In my humble opinion, no other SFF author writing today possesses Hobb's deft human touch. As I've often said, she can make you laugh and cry at will, often in the same chapter. There are some powerful scenes featuring Fitz and the Fool in Assassin's Fate. And there are also emotionally charged ones between many other characters. Some of these scenes are big and far-reaching, while many are small and intimate, but no less important and/or gut-wrenching. Robin Hobb is a veritable a master at this sort of thing and she pulls on readers' heartstrings whenever the mood strikes. Assassin's Fate can be quite painful at times. Hobb made my eyes water on more occasions in this one than in any other of her works.
It's impossible to discuss the endgame and the grand finale without using spoilers, so I will refrain from doing so. Suffice to say that Hobb found a way to bring all the plotlines full circle in a way that is poignant and powerful. Things will never be the same in the Farseer/Elderlings universe. It will be interesting to see where Hobb decides to go next, but it appears that the liveships might be at the heart of her next project. There are a lot of casualties among the main characters, which seems to hint that the author wanted a relatively clean slate for whatever she has in store for future related installments/series. When it finally comes, the end cuts like a knife. Everything comes full circle so beautifully, yet so painfully.
So bittersweet. So heartbreaking. And yet so perfect.

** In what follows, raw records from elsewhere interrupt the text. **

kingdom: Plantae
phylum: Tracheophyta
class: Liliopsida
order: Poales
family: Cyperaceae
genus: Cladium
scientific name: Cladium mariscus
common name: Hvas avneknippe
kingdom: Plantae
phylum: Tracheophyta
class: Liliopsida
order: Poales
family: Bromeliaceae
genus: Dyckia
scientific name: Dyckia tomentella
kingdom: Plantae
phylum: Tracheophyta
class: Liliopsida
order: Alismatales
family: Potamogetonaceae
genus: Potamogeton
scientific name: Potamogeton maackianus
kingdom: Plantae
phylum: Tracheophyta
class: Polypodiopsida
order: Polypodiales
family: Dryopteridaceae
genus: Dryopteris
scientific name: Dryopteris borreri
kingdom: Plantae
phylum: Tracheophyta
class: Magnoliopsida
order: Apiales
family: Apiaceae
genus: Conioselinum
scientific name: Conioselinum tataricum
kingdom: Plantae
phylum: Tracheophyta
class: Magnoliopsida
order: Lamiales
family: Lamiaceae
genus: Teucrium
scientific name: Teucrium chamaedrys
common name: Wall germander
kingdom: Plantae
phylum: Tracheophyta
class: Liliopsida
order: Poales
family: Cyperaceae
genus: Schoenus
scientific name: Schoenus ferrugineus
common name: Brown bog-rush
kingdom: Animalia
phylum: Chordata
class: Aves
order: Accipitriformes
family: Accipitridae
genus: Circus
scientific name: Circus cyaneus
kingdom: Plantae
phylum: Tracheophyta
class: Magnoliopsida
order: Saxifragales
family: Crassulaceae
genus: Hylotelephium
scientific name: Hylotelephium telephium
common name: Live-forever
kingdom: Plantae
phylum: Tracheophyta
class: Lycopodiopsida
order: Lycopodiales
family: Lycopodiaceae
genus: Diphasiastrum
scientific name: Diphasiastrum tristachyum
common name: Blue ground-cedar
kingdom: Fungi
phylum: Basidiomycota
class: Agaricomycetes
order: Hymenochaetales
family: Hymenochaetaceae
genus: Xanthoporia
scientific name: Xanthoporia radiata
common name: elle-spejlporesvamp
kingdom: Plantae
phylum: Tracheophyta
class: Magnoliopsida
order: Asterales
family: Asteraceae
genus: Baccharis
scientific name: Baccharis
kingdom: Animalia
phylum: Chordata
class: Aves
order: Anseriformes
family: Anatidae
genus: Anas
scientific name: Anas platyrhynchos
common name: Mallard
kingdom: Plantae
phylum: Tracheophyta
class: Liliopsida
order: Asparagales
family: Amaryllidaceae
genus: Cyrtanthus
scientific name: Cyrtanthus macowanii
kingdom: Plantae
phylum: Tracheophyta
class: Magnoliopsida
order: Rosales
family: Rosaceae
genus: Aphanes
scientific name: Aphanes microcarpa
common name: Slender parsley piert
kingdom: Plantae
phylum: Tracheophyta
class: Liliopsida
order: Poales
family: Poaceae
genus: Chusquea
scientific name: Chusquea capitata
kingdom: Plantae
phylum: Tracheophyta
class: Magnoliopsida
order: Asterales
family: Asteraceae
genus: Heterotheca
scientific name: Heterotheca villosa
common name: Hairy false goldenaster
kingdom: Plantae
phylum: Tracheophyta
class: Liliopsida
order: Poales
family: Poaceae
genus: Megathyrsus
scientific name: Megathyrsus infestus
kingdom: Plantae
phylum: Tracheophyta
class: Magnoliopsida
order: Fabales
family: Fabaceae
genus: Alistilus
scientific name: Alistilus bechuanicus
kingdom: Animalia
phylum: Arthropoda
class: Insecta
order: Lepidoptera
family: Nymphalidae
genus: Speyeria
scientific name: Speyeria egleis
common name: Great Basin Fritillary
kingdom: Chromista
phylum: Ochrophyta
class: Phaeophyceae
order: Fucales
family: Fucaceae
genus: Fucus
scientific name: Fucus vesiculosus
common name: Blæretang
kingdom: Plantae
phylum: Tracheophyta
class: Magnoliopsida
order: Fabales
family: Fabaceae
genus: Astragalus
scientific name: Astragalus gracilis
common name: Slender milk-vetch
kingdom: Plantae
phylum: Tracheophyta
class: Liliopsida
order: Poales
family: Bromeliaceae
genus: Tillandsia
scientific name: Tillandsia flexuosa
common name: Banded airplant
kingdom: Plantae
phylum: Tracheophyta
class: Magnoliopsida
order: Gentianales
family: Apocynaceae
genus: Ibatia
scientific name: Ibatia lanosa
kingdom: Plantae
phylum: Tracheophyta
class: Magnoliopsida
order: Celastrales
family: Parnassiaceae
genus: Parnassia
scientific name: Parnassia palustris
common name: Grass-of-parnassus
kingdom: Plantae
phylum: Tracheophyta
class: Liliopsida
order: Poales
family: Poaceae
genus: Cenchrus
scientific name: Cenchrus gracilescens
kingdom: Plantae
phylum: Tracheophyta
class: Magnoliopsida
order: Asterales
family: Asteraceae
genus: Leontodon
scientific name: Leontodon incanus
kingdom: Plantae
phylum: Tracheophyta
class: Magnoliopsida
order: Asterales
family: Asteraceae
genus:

I read Assassin's Apprentice when it came out in 1995. Little did I know back then that I would embark on such a long and marvelous journey. With Assassin's Fate, Robin Hobb brought this journey to an end for many of the characters that I have come to love over the years. It's not the end, for this one marks the beginning of what will doubtless be numerous quality tales that will fill Hobb fans with wonder. Nevertheless, it is the final chapter in what should definitely be considered one of the best, if not the best, fantasy sagas ever written.
Look no further. Assassin's Fate is the 2017 fantasy novel of the year.